Au plateau, nous travaillons sous forme de recherche et dans le noir, avec des lampes frontales. C’est une sorte d’écriture de plateau, même si je n’aime pas cette expression.
Du point de vue de l’équipe, tout le monde est au même niveau. J’ai une fonction de metteuse en scène mais on est toute et tous à égalité. Cela se ressent sur le plateau car la question de la communication entre les membres de l’équipe est primordiale. Le son, l'image et la parole ne font que dialoguer continuellement, ils doivent être ensemble à un niveau très élevé. Nous passons beaucoup plus de temps à concevoir les bruitages et les lumières qu’à travailler sur le jeu.
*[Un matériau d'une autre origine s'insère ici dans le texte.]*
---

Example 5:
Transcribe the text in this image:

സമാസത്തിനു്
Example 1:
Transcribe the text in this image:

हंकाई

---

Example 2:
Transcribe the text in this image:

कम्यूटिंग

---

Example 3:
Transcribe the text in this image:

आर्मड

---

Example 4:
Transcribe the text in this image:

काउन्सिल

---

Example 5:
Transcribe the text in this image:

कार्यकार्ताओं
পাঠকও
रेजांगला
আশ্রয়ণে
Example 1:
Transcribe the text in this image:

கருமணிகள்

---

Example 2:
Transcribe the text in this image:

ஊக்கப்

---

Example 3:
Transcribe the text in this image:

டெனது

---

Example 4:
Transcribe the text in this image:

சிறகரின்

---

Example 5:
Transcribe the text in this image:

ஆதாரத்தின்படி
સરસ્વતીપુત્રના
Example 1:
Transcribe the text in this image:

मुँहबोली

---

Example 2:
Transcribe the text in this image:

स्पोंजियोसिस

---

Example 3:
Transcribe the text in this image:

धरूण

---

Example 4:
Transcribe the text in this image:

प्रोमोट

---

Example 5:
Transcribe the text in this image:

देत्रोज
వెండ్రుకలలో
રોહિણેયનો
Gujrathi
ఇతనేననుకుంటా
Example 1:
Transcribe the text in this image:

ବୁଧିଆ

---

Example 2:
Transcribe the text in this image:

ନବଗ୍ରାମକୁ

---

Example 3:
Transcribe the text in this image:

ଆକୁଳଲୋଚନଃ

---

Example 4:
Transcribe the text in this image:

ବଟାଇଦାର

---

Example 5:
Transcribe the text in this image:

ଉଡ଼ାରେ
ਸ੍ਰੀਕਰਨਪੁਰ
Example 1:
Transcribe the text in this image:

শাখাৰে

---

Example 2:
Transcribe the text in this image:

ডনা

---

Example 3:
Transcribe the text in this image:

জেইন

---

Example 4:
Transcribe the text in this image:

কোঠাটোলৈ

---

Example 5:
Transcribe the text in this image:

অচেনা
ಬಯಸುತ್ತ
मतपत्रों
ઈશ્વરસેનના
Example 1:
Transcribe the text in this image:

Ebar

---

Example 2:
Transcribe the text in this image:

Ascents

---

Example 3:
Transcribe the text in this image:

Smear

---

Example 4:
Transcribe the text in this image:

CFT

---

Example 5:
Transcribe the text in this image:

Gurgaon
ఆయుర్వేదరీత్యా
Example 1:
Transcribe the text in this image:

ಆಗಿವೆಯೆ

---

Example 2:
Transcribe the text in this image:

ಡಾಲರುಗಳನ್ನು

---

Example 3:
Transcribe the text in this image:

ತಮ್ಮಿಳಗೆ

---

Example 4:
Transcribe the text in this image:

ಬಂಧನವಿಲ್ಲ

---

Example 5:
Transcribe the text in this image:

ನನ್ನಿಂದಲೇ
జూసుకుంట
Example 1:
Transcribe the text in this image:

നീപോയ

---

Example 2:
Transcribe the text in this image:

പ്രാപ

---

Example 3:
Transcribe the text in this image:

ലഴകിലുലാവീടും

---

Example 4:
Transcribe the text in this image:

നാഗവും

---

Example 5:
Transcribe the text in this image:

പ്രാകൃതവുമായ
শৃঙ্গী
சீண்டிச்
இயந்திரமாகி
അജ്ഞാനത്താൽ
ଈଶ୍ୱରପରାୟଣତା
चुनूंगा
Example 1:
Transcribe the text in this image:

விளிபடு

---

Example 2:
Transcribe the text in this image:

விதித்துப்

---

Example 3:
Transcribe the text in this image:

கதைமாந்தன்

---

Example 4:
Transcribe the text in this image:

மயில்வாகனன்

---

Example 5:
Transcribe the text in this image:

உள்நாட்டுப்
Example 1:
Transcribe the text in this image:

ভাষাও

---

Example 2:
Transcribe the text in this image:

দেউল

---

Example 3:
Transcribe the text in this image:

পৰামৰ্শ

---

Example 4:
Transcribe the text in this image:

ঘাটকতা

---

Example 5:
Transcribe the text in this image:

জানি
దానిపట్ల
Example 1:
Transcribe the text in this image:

Vous décidez de lier la violence sur le corps à celle de l’exil : Tignasse part pour « réparer » le corps de sa sœur. Comment concevez-vous ce rapport ?
Déjà, quand on est une femme et qu’on migre, on est particulièrement sujettes à des violences. On ne parle que très peu des femmes qui migrent alors qu’elles ne sont pas moins nombreuses. Un homme qui traverse la mer permet de véhiculer l’image du vagabond dangereux. Parler des femmes violées ne transmet pas du tout la même image de l’immigration.
Je suis en lien étroit avec l’association Droits d’urgence et cela me porte beaucoup. Le thème de la migration est arrivé à un moment où il fallait trouver un dispositif narratif : tout le monde me voyait transporter la tente et me disait que c’était très symbolique.
Dans le dossier artistique, vous dites que la sauvagerie du conte nordique vous habite et qu’elle est devenue un moyen pour vous de vous exprimer sur notre monde. En adaptant ce texte, est-ce que vous faites passer un message ?
Je pense que justement, je ne fais pas du tout passer de message. Je crois au fait qu’il faille toujours garder les secrets que contiennent des contes parce que ces secrets persistent depuis des millénaires. Dans ce côté nordique, il y a pleins de choses que je ne comprends pas, mais qui expriment beaucoup. Je pense que les contes véhiculent quelque chose de l’ordre de l’émotion qu’on ne comprend pas, mais qui nous parvient parfois plus fort.
Propos recueillis par Juliette LE TALLEC et Marine RECMAN, étudiantes en M1 MCEI (Médiation Culturelle et Interculturelle).